West Hillhurst resident and Calgary writer Richard White said he was shocked to receive a City response that trash pickup along a busy northwest pathway could take months.
White, who posts his travels to the Everyday Tourist website, had posted directly to social media a follow-up question to the City of Calgary about trash pickup along a pathway in his northwest Calgary community that he’d submitted a 311 request for three weeks earlier.
The response he received implied that a clean-up could take several months.
“Unless the debris is causing a public safety issue it is considered the lowest priority and may take up to several months to be picked up. Thanks,” read the Calgary Parks response on the X platform (formerly Twitter).
It wasn’t the response that White had expected.
“I was shocked that they would publicly say that they really have no mechanism for cleaning up debris on public land,” he told LWC.
“I mean, as a citizen, I think we have the expectation that we should be able to walk in public places and not have to look at debris for weeks on end.”

White has a particular interest in this area because he tends to a garden at the end of the street where the pathway is located. He said parents with small children use it to reach an area daycare, and there’s a nearby 7-Eleven and a transit stop.
Anna Blaxley with Calgary Parks and Open Spaces confirmed they don’t have dedicated clean-up crews for city parks. There is a lot of public dumping in these parks, and it’s the city parks operational staff handling the waste removal.
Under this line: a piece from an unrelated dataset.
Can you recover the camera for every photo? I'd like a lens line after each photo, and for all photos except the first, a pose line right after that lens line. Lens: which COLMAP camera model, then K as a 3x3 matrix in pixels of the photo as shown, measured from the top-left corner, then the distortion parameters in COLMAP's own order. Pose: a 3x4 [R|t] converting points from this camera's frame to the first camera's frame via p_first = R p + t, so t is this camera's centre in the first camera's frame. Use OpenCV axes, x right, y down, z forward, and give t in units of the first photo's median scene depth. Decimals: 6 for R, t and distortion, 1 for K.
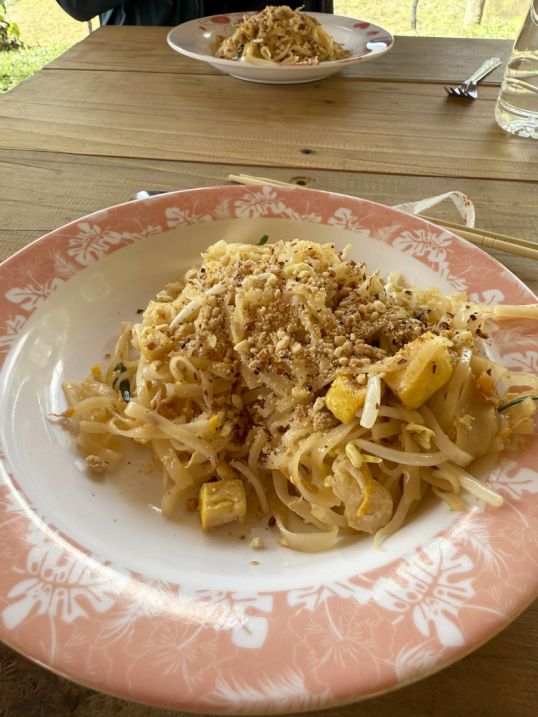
lens RADIAL K [[613.1, 0, 264.7], [0, 613.1, 356.6], [0, 0, 1]] dist [0.001053, -0.005283]
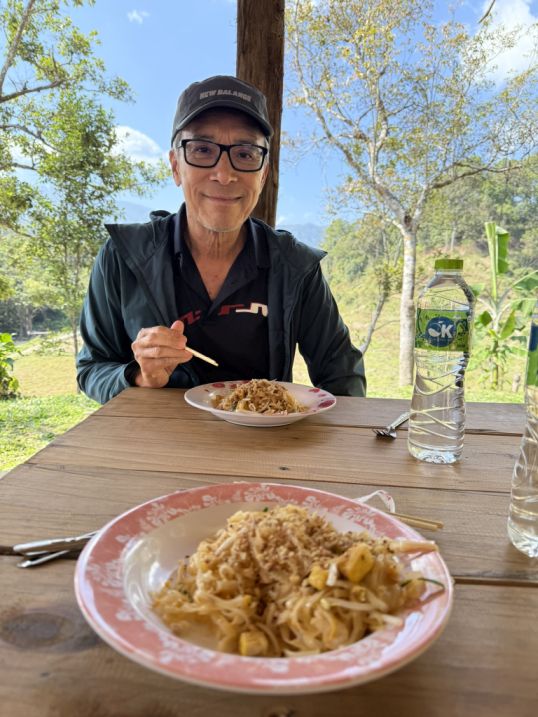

Further, she said a lot of people-power has been put into cleaning up the growing number of encampments across Calgary.
“We just don’t have the resourcing to have that amount of dedicated staff, but we do have kind of a seasonal cleanup in the spring where we see things that people might have decided to throw away in the winter, hoping that nobody would notice,” she said.
“We do dispatch staff if there’s issues. Unfortunately, with the amount of staff and the amount of work that we have both planned and requested, sometimes things do fall between the cracks, and this is one of those times.”
Resourcing is a common fallback: White
Blaxley said that staff pick up litter in city parks regularly, and it takes up a considerable amount of time.
“We don’t have just dedicated staff for that, and we just simply don’t have the funds and bodies to assign to it,” she told LWC.
“I think we can offer any service that folks you know are willing to fund. This is a delicate conversation. We have so many boots on the ground, and we have so many lines of budget, and there are a lot of services that we provide. Citizens want a lot of services, and we kind of have to prioritize that based on a number of different factors.”
White said he doesn’t buy the resource issue. He believes the City of Calgary has to do better with what they have. A recent experience in the Grand Trunk Park in West Hillhurst highlighted to him some of the inefficiency in how the city assigns work.
“There was one person who had to come for cleaning the gutter. There was one person that had to come to remove the trees,” he said.
“I realize I don’t understand all of the logistics, but it just seems to me that what they have isn’t working, and they can’t keep asking for more resources. They need to figure out a way to use the resources they have more effectively.”
White said he’s been very patient with requests. He knows they take time to respond to. He said the recent wind and rain storm in Calgary left branches and debris in the area park, and he knows it’s going to take a bit for the City to get to it all.
The seven-day window for response
Given the type of debris, White surmised that perhaps someone was sleeping rough in the area, maybe even using the spot as a toilet. While he said he often does a cleanup of his area park – litter, debris, etc – this wasn’t something he wanted to deal with. He was worried about the public health aspect, along with disturbing someone’s belongings.
That prompted the 311 request for help.
“I would think within a week or two weeks at least, that should be cleaned up, right? I don’t think that’s unrealistic,” he said.
Blaxley said they do try to “action” service requests within seven days. This one is 25 and counting and acknowledged that it fell through the cracks. Blaxley did confirm that they plan to take care of the site within the next week.
Ward 7 Coun. Terry Wong said when he saw White’s message and the subsequent response, he forwarded it to the Parks general manager immediately. He wanted it resolved “pretty damn quick” he said, and also to address the social media response.
He said juggling over parks and mobility jurisdiction on the cleanup doesn’t fly either.
“Any excuse to say we’re still in the reorg and trying to figure out who’s who in the zoo, that doesn’t cut the mustard anymore,” Wong said.
“We’re well beyond the reorg.”
Wong said that come Sept. 1 and into the upcoming November budget, he believes there will be some serious questions around Calgarians’ priorities, and what they want to be funded.
In the meantime, Blaxley said that they still want citizens to call 311 to report these issues, and they’ll respond as swiftly as they can. People can also access TLC kits from the Inglewood Bird Sanctuary, with gloves and garbage bags for community cleanups.
“That is kind of more of like a volunteer out of the goodness of your heart, but it’s not an expectation, absolutely not,” she said.
“We are here to deliver a service, and we do it to the best of our ability and our resources.”